Galicia Lessons: The End For Sánchez?

Regional elections in Spain, because they are not all held at the same time, can be viewed as a test of a public opinion about the national government. In Spain at present, however, there is only a national government by default, one that is nine months on from when it should either have been confirmed as re-elected or ousted. Are, in these circumstances, the elections in the Basque Country and Galicia relevant? Do they say anything about the national government?

They most certainly do. More importantly, they say a great deal about the pretenders, one of whom is PSOE; the PSOE that Pedro Sánchez leads. This is not the PSOE of the whole country, however, and the results loosen his grip - already tenuous - ever more. The knives of Andalusia, in the hands of Susana Díaz, are being sharpened on the stone. How long can Sánchez carry on?

Consider the numbers. In Galicia the regional version of PSOE suffered its worst ever result. It ended up with fourteen seats in the regional parliament with slightly less than 18% of the vote in a four-way fight. En Marea, effectively Podemos by another name, also gained fourteen seats but with a higher share of the vote - just over 19%. Both were eclipsed by the Partido Popular. Alberto Núñez Feijóo will continue to govern with an absolute majority.

In the Basque Country, the socialists suffered major losses - seven seats gone, leaving them with nine. The PNV, habitual leaders in the region, have insufficient seats for an overall majority, but could hook up with the PP (or PSOE) and establish a parliamentary majority.

While Feijóo's win in Galicia will be taken as enhancing Mariano Rajoy's moral right to remain as national prime minister, it needs reminding that Galicia is very firm PP territory - and Feijóo territory. The loss of one PP seat in the Basque Country places a rather different spin on things. Perhaps the strongest message to come from the elections, where the PP is concerned, is that Feijóo has strengthened his case for replacing Rajoy.

Rather than a test of public opinion for Rajoy, the elections were a poll on the ambitions of Sánchez and PSOE to attempt to form an "alternative" government of the left. These are surely dashed, if indeed they have ever truly been realistic. Díaz had made it clear that they weren't, given the fact that PSOE have only 85 seats in the national Congress.

A surprise with Sánchez is the fact that he's still in charge. Reflect on the charge sheet. A failed attempt, an awfully failed attempt at investiture, followed by a second election at which PSOE lost more seats in Congress. Yet he still believes he can form a government, seemingly egged on by the likes of Balearic president Francina Armengol into adopting a model of government akin to that in the Balearics - one that quite plainly isn't functioning. Armengol is deluded and so is Sánchez. With the batterings in the Basque Country and Galicia, his time must surely be up.

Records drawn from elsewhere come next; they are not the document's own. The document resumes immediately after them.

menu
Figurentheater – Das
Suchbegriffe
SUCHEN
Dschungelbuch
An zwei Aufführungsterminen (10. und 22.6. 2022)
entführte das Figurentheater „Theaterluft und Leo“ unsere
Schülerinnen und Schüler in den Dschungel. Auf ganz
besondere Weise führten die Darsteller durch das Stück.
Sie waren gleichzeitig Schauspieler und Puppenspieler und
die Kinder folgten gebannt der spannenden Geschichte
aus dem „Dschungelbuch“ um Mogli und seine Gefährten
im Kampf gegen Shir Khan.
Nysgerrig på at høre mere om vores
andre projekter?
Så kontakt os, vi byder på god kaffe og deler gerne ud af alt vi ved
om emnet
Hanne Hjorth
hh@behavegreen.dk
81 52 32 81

If this proves to be the case, the PSOE "barons", marshalled by Díaz, will manoeuvre a situation whereby there is a pact with Rajoy and the PP (or possibly with Feijóo and the PP; this may be the price Rajoy has to pay). For Francina Armengol, who must have been observing the results coming in with increasing horror and alarm, such a national manouevre would be terminal. Podemos wouldn't stand for it, while Més seem ever increasingly alienated from Armengol.

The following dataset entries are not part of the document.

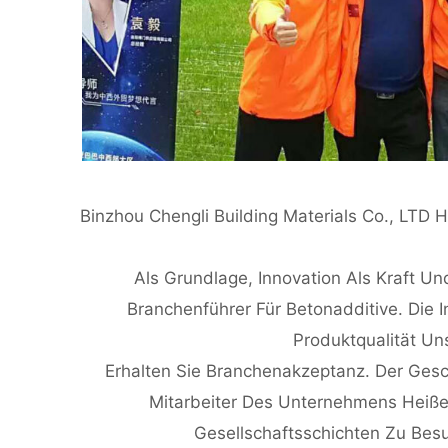
Binzhou Chengli Building Materials Co., LTD H
Als Grundlage, Innovation Als Kraft 
Branchenführer Für Betonadditive. Die I
Produktqualität U
Erhalten Sie Branchenakzeptanz. Der Gesc
Mitarbeiter Des Unternehmens Heiße
Gesellschaftsschichten Zu Bes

If PSOE were the big losers in these two elections, what about Cuidadanos? This party is more and more like an annoying terrier, snapping at the heels of others. It is shooed away but keeps coming back, yapping and yapping but never getting its way. Its leader, Albert Rivera, had been looking at the prospect of a post-election alliance with the PP in Galicia. They failed to gain a single seat. A share of the vote that was little more than three per cent ensured that they would fail, just as they also did in the Basque Country.

What may now dawn on the C's, whose support has been eroding, is that their aspirations to be a national party run up against nationalist interests in specific regions. Even the conservative nationalist instincts in Galicia and the Basque Country appear disinclined to embrace a party which started as a regional Catalonian organisation (with avowed anti-nationalist sentiments) and has attempted to become a national force. Regional parties aren't supposed to behave like this. The C's have got above their station. They are liked less and less. Their time may well have come and gone, leaving Podemos, with its internal divisions, as the genuine "alternative".

Díaz, Feijóo and others will make damn sure it never is.

* This article was written before Sánchez announced that there are to be "primaries" for electing the secretary general, i.e. that he is putting his position to the test.